Download Dragon Naturally Speaking 13
Training is optional, but we recommend stepping through its paces to get Dragon up to speed with your speech patterns. The software can also scan the documents and e-mails on your computer to look for commonly used words.
Features
New to this update is support for accents which include, oddly enough, Teen English alongside American, Australian, Southern Asian, British, Dutch, French, German, Italian, and Spanish accents. And there's improved QuickVoice formatting. For instance, now you can utter the command, 'Underline The Grapes of Wrath' to underline the book's title, which took two steps with previous versions.
In addition, Dragon NaturallySpeaking 10 introduces Voice Shortcuts that enable you to look things up online quickly in your default browser. Tell Dragon to 'search YouTube for Martin Luther King's 'I Have a Dream Speech,' and relevant results appear on YouTube. The same applies for Wikipedia, eBay, and Amazon. Dragon 10 is also built to search within Windows Vista folders and in Google Desktop.
Dragon Naturally Speaking Mac
This application supports commands in Microsoft Word, Corel WordPerfect, Microsoft Outlook Express, Internet Explorer, and AOL. Using Dragon with the Google Docs online word processor was trickier in our tests than with Microsoft Word 2003 or 2007. People with disabilities can mostly drop the mouse and the keyboard, asking Dragon to do the work for them. But if you have the choice, we still prefer manual controls to the tedious attempts at using Dragon to cut and paste chunks of text within a long document.
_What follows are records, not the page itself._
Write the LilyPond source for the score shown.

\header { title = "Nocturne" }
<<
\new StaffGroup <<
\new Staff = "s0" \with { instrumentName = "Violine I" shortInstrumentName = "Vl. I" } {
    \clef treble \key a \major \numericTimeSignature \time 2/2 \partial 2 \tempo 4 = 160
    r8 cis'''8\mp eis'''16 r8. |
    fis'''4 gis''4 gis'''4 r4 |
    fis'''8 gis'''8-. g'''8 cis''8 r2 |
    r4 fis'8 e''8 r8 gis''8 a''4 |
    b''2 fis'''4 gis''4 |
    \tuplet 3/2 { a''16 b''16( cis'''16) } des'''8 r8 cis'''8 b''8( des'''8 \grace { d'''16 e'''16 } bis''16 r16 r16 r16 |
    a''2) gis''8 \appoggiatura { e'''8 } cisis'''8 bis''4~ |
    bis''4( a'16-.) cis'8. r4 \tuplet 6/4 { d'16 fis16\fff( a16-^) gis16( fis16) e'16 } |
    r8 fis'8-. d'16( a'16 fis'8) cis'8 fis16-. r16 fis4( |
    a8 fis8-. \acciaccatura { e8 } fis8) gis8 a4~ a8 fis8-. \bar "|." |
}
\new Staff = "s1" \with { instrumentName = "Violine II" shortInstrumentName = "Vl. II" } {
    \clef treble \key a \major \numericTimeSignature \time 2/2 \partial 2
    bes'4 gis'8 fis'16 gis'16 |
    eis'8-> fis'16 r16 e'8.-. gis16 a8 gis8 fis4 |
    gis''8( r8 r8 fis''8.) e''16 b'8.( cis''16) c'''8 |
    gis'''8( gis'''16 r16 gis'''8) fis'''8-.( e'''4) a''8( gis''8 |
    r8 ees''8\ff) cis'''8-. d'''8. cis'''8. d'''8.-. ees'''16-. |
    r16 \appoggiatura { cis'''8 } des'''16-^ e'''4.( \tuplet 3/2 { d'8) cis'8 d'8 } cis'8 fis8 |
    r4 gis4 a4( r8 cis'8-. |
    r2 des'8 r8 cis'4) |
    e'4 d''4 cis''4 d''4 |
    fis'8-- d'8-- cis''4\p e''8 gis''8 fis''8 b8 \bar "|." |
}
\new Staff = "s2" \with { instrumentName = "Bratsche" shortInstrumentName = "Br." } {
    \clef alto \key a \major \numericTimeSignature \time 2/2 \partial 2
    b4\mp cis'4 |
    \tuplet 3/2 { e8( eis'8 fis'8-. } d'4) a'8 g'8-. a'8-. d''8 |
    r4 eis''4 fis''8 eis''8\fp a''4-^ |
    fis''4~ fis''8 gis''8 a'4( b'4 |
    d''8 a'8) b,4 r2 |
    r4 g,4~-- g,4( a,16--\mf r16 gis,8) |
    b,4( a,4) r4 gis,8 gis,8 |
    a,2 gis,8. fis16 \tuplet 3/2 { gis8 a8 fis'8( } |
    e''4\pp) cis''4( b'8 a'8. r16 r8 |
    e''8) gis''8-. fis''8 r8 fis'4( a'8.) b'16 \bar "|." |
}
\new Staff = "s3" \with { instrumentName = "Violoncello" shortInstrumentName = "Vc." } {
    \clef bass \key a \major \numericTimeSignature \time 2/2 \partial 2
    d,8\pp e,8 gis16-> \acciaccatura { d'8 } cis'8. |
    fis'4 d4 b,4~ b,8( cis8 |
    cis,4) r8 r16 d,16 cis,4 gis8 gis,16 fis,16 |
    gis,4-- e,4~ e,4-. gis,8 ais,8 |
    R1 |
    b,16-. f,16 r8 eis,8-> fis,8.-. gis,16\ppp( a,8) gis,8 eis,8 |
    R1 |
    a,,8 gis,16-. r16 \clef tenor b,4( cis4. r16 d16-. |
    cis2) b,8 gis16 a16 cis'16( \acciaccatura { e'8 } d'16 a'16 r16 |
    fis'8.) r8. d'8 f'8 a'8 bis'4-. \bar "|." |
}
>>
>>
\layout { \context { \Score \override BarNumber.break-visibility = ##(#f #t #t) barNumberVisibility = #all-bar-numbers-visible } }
The more you use Dragon, correcting its errors and adding your own lingo to its vocabulary, the better it gets. It already recognizes everything from 'a cappella' to 'smiley-face' to 'ZZ Top.' Abbreviations and tech slang work, too; speaking 'dot ASP' spells '.ASP' and saying 'smiley-face' will spell out this character: :-) Dragon NaturallySpeaking 10 has the intelligence to detect words within context. For example, it knows to type 'eating a carrot' instead of 'eating a karat.'
You don't need to speak like a robot into the mic, although enunciating helps. If you tend to mumble, then act as if you're reading a book to a child or a teleprompter for a newscast when using Dragon. Out of the box, the application does very well with long, polysyllabic words. But we've found it difficult for Dragon versions 8, 9, and 10 to distinguish between short words with similar vowel sounds, such as 'a,' 'the,' and 'of.'
You can plug in a variety of voice recorders for Dragon NaturallySpeaking 10 to transcribe your own voice. The application supports MP3, WAV, and WMA audio files. You can create a profile of your voice for a mobile recording device, such as a Pocket PC handheld. After you record your thoughts on the go, you can feed Dragon that sound file later for transcription.
Unfortunately, the Dragon 10 license is only good for one user. To the woe of journalists and college students, Dragon won't transcribe your recording of, say, an interview subject or a college professor.
Service and support
Dragon NaturallySpeaking 10 includes free telephone or online chat support for one installation incident, without which we wouldn't have been able to run Windows Vista installation. Step-by-step setup help and tutorials are excellent. We found the searchable online knowledgebase to be well organized. Peer support is also available online.